(Saved data entries)
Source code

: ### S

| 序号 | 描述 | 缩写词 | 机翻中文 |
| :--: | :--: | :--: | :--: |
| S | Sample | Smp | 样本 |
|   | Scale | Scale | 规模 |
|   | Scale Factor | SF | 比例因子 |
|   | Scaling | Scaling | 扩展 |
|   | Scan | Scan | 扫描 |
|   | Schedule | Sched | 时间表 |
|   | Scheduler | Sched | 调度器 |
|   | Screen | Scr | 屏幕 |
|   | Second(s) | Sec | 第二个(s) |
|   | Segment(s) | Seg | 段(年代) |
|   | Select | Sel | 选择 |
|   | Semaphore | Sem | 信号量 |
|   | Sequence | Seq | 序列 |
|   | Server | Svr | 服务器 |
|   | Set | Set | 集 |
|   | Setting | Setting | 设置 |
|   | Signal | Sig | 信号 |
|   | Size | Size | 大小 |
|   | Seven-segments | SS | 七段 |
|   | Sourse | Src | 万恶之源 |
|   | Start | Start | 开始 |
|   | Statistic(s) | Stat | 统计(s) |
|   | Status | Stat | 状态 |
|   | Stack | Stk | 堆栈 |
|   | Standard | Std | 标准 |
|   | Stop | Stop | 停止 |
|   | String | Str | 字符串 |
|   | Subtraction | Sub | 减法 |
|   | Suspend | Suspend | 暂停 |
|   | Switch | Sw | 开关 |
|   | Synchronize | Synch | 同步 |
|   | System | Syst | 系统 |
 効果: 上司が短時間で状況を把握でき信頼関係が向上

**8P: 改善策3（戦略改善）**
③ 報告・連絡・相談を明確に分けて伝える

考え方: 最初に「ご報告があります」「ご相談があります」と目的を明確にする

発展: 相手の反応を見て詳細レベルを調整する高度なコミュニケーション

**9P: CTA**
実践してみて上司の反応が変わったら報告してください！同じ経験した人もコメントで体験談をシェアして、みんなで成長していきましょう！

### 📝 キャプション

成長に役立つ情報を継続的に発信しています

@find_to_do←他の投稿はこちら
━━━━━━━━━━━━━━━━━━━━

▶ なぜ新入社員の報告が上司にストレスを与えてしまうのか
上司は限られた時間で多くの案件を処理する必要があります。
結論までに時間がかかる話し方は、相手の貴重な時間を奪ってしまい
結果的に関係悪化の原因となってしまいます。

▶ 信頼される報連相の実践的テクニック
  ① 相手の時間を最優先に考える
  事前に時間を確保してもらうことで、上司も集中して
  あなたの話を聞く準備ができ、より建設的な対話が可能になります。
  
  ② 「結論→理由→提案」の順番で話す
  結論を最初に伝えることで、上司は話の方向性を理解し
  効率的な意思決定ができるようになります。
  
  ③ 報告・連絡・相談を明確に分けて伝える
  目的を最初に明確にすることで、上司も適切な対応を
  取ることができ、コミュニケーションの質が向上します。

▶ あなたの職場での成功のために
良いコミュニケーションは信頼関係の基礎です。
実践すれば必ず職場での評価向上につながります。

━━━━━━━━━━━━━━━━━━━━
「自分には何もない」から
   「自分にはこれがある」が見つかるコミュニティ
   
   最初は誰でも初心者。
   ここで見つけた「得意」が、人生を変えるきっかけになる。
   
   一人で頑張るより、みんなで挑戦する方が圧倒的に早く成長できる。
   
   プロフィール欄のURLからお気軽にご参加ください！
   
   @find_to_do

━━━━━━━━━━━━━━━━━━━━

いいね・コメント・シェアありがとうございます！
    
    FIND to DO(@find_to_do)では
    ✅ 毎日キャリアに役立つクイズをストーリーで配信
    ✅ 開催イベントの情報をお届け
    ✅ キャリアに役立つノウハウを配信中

▸ **Exercise**
Would you transcribe the data above exactly as it stands?

▸ **Solution to this task**
Source code

: ### S

| 序号 | 描述 | 缩写词 | 机翻中文 |
| :--: | :--: | :--: | :--: |
| S | Sample | Smp | 样本 |
|   | Scale | Scale | 规模 |
|   | Scale Factor | SF | 比例因子 |
|   | Scaling | Scaling | 扩展 |
|   | Scan | Scan | 扫描 |
|   | Schedule | Sched | 时间表 |
|   | Scheduler | Sched | 调度器 |
|   | Screen | Scr | 屏幕 |
|   | Second(s) | Sec | 第二个(s) |
|   | Segment(s) | Seg | 段(年代) |
|   | Select | Sel | 选择 |
|   | Semaphore | Sem | 信号量 |
|   | Sequence | Seq | 序列 |
|   | Server | Svr | 服务器 |
|   | Set | Set | 集 |
|   | Setting | Setting | 设置 |
|   | Signal | Sig | 信号 |
|   | Size | Size | 大小 |
|   | Seven-segments | SS | 七段 |
|   | Sourse | Src | 万恶之源 |
|   | Start | Start | 开始 |
|   | Statistic(s) | Stat | 统计(s) |
|   | Status | Stat | 状态 |
|   | Stack | Stk | 堆栈 |
|   | Standard | Std | 标准 |
|   | Stop | Stop | 停止 |
|   | String | Str | 字符串 |
|   | Subtraction | Sub | 减法 |
|   | Suspend | Suspend | 暂停 |
|   | Switch | Sw | 开关 |
|   | Synchronize | Synch | 同步 |
|   | System | Syst | 系统 |
 効果: 上司が短時間で状況を把握でき信頼関係が向上

**8P: 改善策3（戦略改善）**
③ 報告・連絡・相談を明確に分けて伝える

考え方: 最初に「ご報告があります」「ご相談があります」と目的を明確にする

発展: 相手の反応を見て詳細レベルを調整する高度なコミュニケーション

**9P: CTA**
実践してみて上司の反応が変わったら報告してください！同じ経験した人もコメントで体験談をシェアして、みんなで成長していきましょう！

### 📝 キャプション

成長に役立つ情報を継続的に発信しています

@find_to_do←他の投稿はこちら
━━━━━━━━━━━━━━━━━━━━

▶ なぜ新入社員の報告が上司にストレスを与えてしまうのか
上司は限られた時間で多くの案件を処理する必要があります。
結論までに時間がかかる話し方は、相手の貴重な時間を奪ってしまい
結果的に関係悪化の原因となってしまいます。

▶ 信頼される報連相の実践的テクニック
  ① 相手の時間を最優先に考える
  事前に時間を確保してもらうことで、上司も集中して
  あなたの話を聞く準備ができ、より建設的な対話が可能になります。
  
  ② 「結論→理由→提案」の順番で話す
  結論を最初に伝えることで、上司は話の方向性を理解し
  効率的な意思決定ができるようになります。
  
  ③ 報告・連絡・相談を明確に分けて伝える
  目的を最初に明確にすることで、上司も適切な対応を
  取ることができ、コミュニケーションの質が向上します。

▶ あなたの職場での成功のために
良いコミュニケーションは信頼関係の基礎です。
実践すれば必ず職場での評価向上につながります。

━━━━━━━━━━━━━━━━━━━━
「自分には何もない」から
   「自分にはこれがある」が見つかるコミュニティ
   
   最初は誰でも初心者。
   ここで見つけた「得意」が、人生を変えるきっかけになる。
   
   一人で頑張るより、みんなで挑戦する方が圧倒的に早く成長できる。
   
   プロフィール欄のURLからお気軽にご参加ください！
   
   @find_to_do

━━━━━━━━━━━━━━━━━━━━

いいね・コメント・シェアありがとうございます！
    
    FIND to DO(@find_to_do)では
    ✅ 毎日キャリアに役立つクイズをストーリーで配信
    ✅ 開催イベントの情報をお届け
    ✅ キャリアに役立つノウハウを配信中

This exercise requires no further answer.